The preparations anticipate two likely military actions that the aid workers fear will send hundreds of thousands of people fleeing new fighting.
The first involves a possible push by the Islamic State group to take control of Aleppo, Syria’s second-largest city, from rival rebel groups and the Syrian military. Such a push, U.N. officials say, could send another 500,000 people fleeing.
The other foresees an Iraqi military offensive to wrest the city of Mosul from Islamic State. Such an offensive would likely push 1.5 million people to seek safety elsewhere.
With Syria now entering its fifth year of war, international aid agencies see no end in sight for one of worst humanitarian crises since World War II. More than 200,000 people have been killed, 1 million wounded.
Hanaa Singer, the representative in Syria of UNICEF, the U.N.’s children welfare agency, estimates that 14 million children across the region “are suffering from the escalating violence sweeping Syria and much of Iraq.” More than 5 million of those are Syrian children, many of whom have been forced to flee their homes multiple times. An estimated 2.6 million children are out of school, and more than 50,000 teachers have been killed or have fled the country.
Millions of people remain outside the reach of U.N. aid agencies, including an estimated 2.7 million who live in areas controlled by Islamic State.

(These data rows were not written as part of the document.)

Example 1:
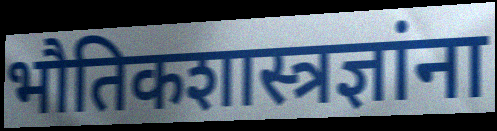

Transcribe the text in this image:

भौतिकशास्त्रज्ञांना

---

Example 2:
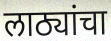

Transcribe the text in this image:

लाठ्यांचा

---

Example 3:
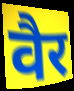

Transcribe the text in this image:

वैर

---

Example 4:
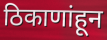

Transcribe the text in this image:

ठिकाणांहून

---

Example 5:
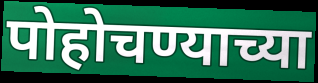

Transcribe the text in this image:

पोहोचण्याच्या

The Syrian people “have endured hell on earth,” said Richard Brennan, director of the World Health Organization’s emergency risk and humanitarian response.

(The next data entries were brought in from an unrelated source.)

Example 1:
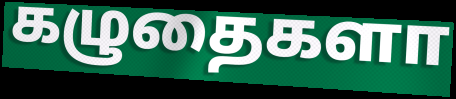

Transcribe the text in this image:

கழுதைகளா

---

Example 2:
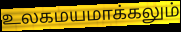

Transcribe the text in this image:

உலகமயமாக்கலும்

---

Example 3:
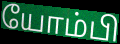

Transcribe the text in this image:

யோம்பி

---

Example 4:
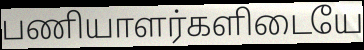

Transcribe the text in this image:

பணியாளர்களிடையே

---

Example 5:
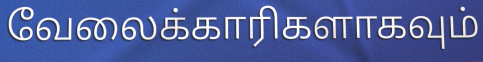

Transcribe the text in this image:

வேலைக்காரிகளாகவும்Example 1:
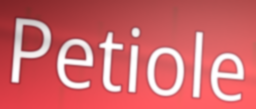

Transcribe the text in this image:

Petiole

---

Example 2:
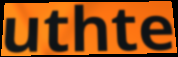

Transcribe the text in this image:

The heads of six U.N. humanitarian agencies — including UNICEF, the World Health Organization, the World Food Program and the UN High Commissioner for Human Rights — urged world leaders last week “to put aside their differences and use their influence to bring about meaningful change in Syria.”

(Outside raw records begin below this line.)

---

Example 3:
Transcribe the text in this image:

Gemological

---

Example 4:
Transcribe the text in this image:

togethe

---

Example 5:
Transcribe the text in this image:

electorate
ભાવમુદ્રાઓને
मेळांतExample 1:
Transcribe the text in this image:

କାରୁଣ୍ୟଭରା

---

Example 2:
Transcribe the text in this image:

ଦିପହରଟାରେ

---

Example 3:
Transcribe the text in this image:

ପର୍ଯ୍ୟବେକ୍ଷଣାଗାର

Singer said the world community must even consider negotiating with Islamic State to secure humanitarian access to civilians in need of assistance in areas the group control. Such access is “not only the responsibility of the humanitarian agency, this is a political responsibility . to put pressure and start a dialogue with IS,” she said. “We continuously try to have access through different partners.”
She noted that despite obstacles, UNICEF and WHO had reached 2.9 million children in a recent polio vaccination program and 840,000 children with measles vaccine, some of whom were in Islamic State-controlled areas
“Other state parties, and the political arm of the U.N. “should try to negotiate with IS to secure humanitarian access, at least to protect children,” she said.
U.N. officials estimate that 4.8 million Syrians live in hard to reach areas, including those residing in Islamic State areas, and that 212,000 are trapped in towns under siege by Syrian government forces or rebel groups.
Daily violence that children suffer is horrifying, Singer said, describing a chilling image in Raqqa “of a group of children, assembled in a public square for a screening, not of cartoons or action movies, but of videos showing — in full, excruciating detail — the execution of human beings.”
“These are children,” she said.
The WHO’s Brennan said many of the 58 local private groups that the agency works with in Syria “don’t have access to IS-controlled areas.”
He said only three had access to Deir el Zour, an Islamic State-controlled city in the country’s southeast, and only one had access to Raqqa, the Syrian city that is the Islamic State’s de facto capital. He said the health system in both areas “is being decimated” but that U.N. agencies have been unable to respond.
That’s why the U.N. is intent on preparing for the likely impact of military developments in Aleppo and Mosul.
Elizabeth Byrs, WFP spokeswoman, said the agency was ready with food stocks “in many warehouses” while Brennan said his agency have stockpiled large amounts of drugs and medical supplies.